This blog is brought to you today by the crazy things my kids say. The crazy things they ask, and the the crazy responses I sometimes get from them when I ask them a question. If I have any advice to give it is to write down what your children say. I would have books and books by now and be filthy rich! LOL. One thing I remember is my number four child (he is now 20) use to ask for chocolate milk by saying, 'can I have rabbit the cup?'. Because of the Nestle Quick rabbit on the front of the carton.
Here are the other ones I can remember. I cannot remember exactly which one of my 8 kids asked me these so not sure who to give the credit to. I just warn you...wait until this ride comes to a complete STOP. Keep hands and legs inside at ALL TIMES. HOLD ON AND HAVE FUN!
Why doesn't McDonald's sell hot dogs?
What is Satan's last name? (my five year old asked me this just last week). My answer? ask me!
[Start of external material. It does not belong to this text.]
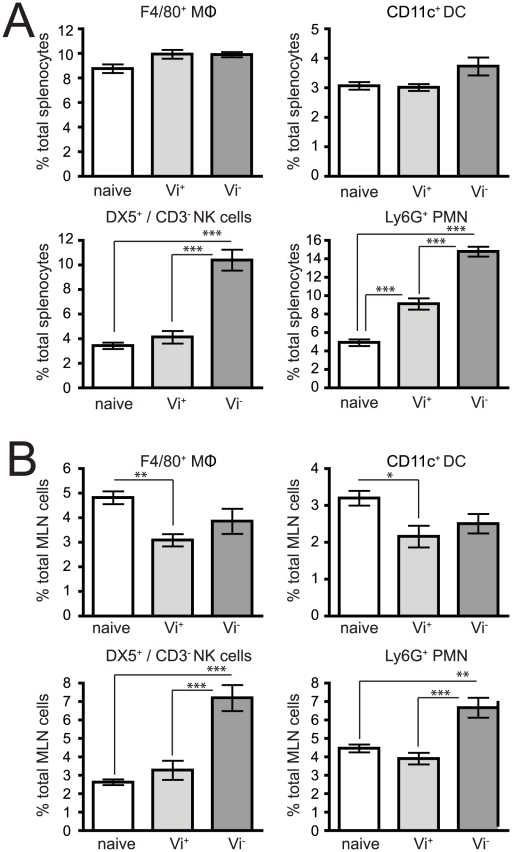
Expression of the Vi capsule induces differential innate immune responses shortly after infection.Cells were isolated from the spleens after i.v. infection (A) or MLN after oral infection (B) of C57BL/6 mice 24 h after infection with C5507 (Vi+) or SGB1 (Vi−) S. Typhimurium and stained with flurochrome-labelled mAb and analysed by flow cytometry in which 20,000–200,000 events were recorded. Columns represent the percentage ± SEM. Significant differences in values of * p<0.05; **, p<0.01; ***, p<0.001, as determined by one-way ANOVA followed by Bonferroni's multiple comparison test.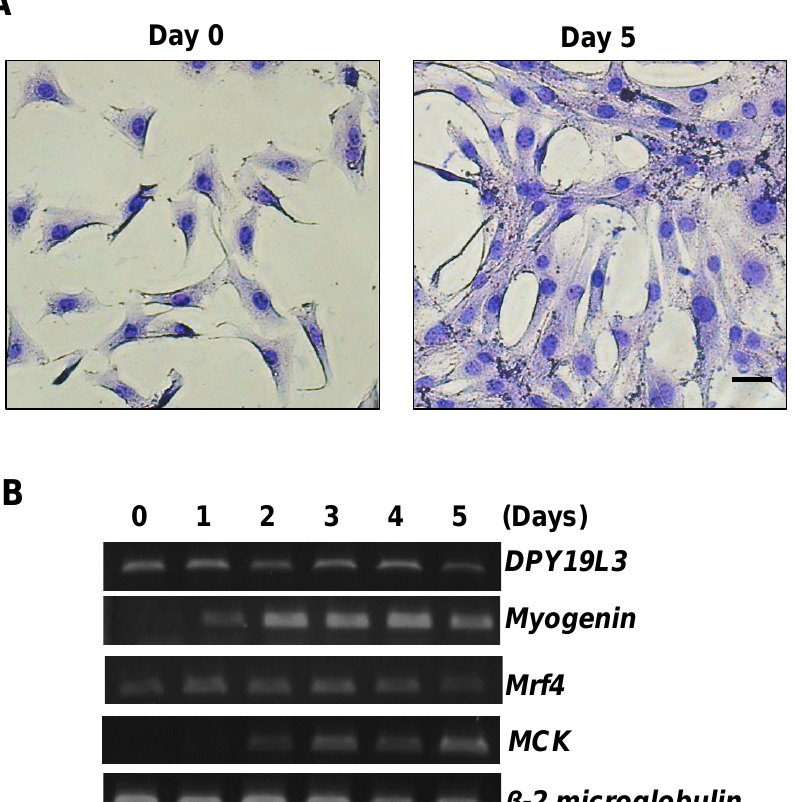
Figure 1. DPY19L3 is expressed during myogenic differentiation. ( A ) Representative image of the growing and differentiating cells. C2C12 cells were cultured in growing medium (GM), and the culture medium was changed from GM to differentiating medium (DM) for 0 (left) or 5 days (right). The cells were visualized with May–Grünwald Giemsa stain and photographed. Bar, 100 μm. ( B ) Increase of DPY19L3 gene expression during myogenic differentiation. Total RNAs were isolated from C2C12 cells every day after changing the medium to DM, and RT-PCR was performed. Myogenin , mrf4 , and MCK were monitored as differentiation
Are people buried with their braces on?
How far East to you go before you start heading West? (this is from my 11 year old)
Grape flavor smells nothing like grapes.....(from my 8 year old...a very good observation I might add)
When does partly cloudy become partly sunny?
Why do we say skate on thin ice? I answered, why to you always get in hot water?
Why do you say beans, beans the magical fruit? Beans are a vegetable (again my 11 year old)
How can laughter be the best medicine when people die laughing?
Why do prison buses have emergency exits (this is my 8 year old, I have to watch out for him).
How do you hand cuff a one armed man? (again my 8 year old)
There are so many more, but the one that takes the cake is the one from my 5 year old who asked me just last night....
Am I healthy enough for sexual activity?